Jeff (Jason Segel) is your quintessential slacker, he loves smoking weed nearly as much as he loves M. Night Shyamalan’ s film “Signs”. He rarely ventures out of his mother’s basements and tries to figure out the meaning of his life and destiny by looking for hidden messages and signs in everything. One morning Jeff is forced to leave his comfort zone when his mother Sharon (Susan Saradon) sends him on a quest to buy wood glue and fix her kitchen cabinet and a mysterious caller tells him to find Kevin.
Jeff’s brother Pat (Ed Helms) wants a bigger life than he can afford and tries to be a mover and shaker which only ends up annoying everyone, including his wife (Judy Greer).
Sharon spends her day in a small cubical worrying about Jeff, gossiping with her colleagues and thinking that her life is over.
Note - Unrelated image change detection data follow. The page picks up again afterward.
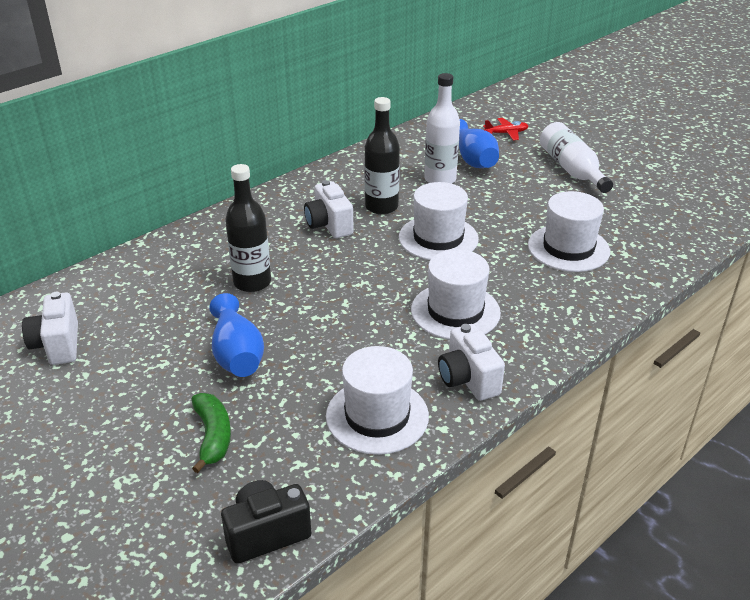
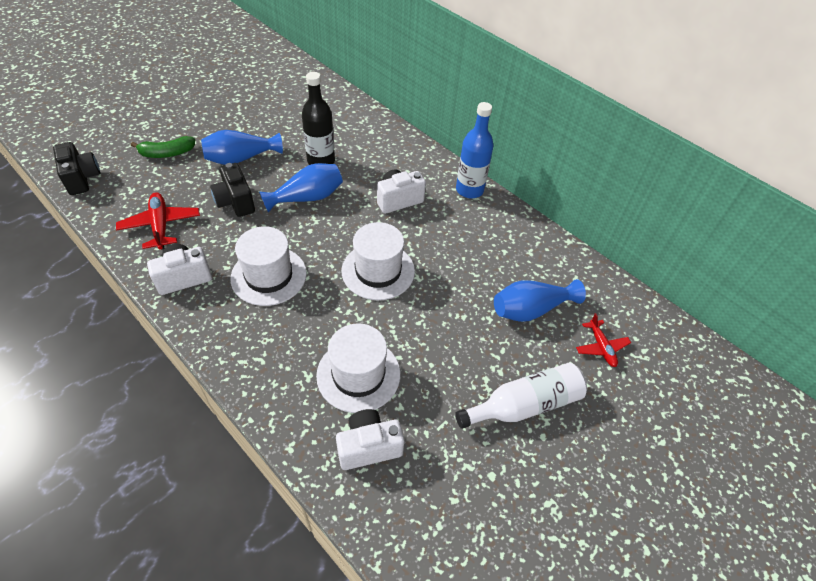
camera: 85 degrees right, 15 degrees up
white camera [22,291,78,365] -> white camera moved to [336,409,404,470]
white hat [326,346,429,455] -> red plane [116,192,200,250]
black bottle [364,97,400,215] -> none
white bottle [424,73,460,184] -> none
none -> black camera [210,163,255,217]
none -> blue vase [259,163,343,213]
none -> blue bottle [456,102,494,198]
But when a secret admirer starts sending her messages she discovers that her dreams are still very much alive.
As the story unfolds Jeff plays basketball, gets beaten up, bumps into his brother, starts stalking his sister in law, jumps on an ice-cream truck and always is on the lookout for signs and “Kevin”. The intertwining plot is filled with twist and turns and at times it is hard to see where the story is going., but with the surprising climax and strong characters Jeff who lives at home is a clever and sweet film.
The brothers Jay and Mark Duplass wrote and directed Jeff who lives at home and like their offbeat film Cyrus family is the very much at the centre of the plot. Sticking to their independent roots this new film lacks Hollywood glamour and shows a real insight into the grittier aspects of siblings, families and shattered dreams, while somehow still staying positive and at times very funny.
Jason Segel is endearing as the anti-hero Jeff and manages to be witty, insightful and very childlike in equal measures, although at times Jeff does seem a little bit pervy and you just know he smells a little bit unwashed.
Overall Jeff who lives at home is a good film, funny at times and relies on strong actors, good dialogues and an interesting plot. So leave your 3D goggles at home and enjoy a film that just wants to tell a story and does so well.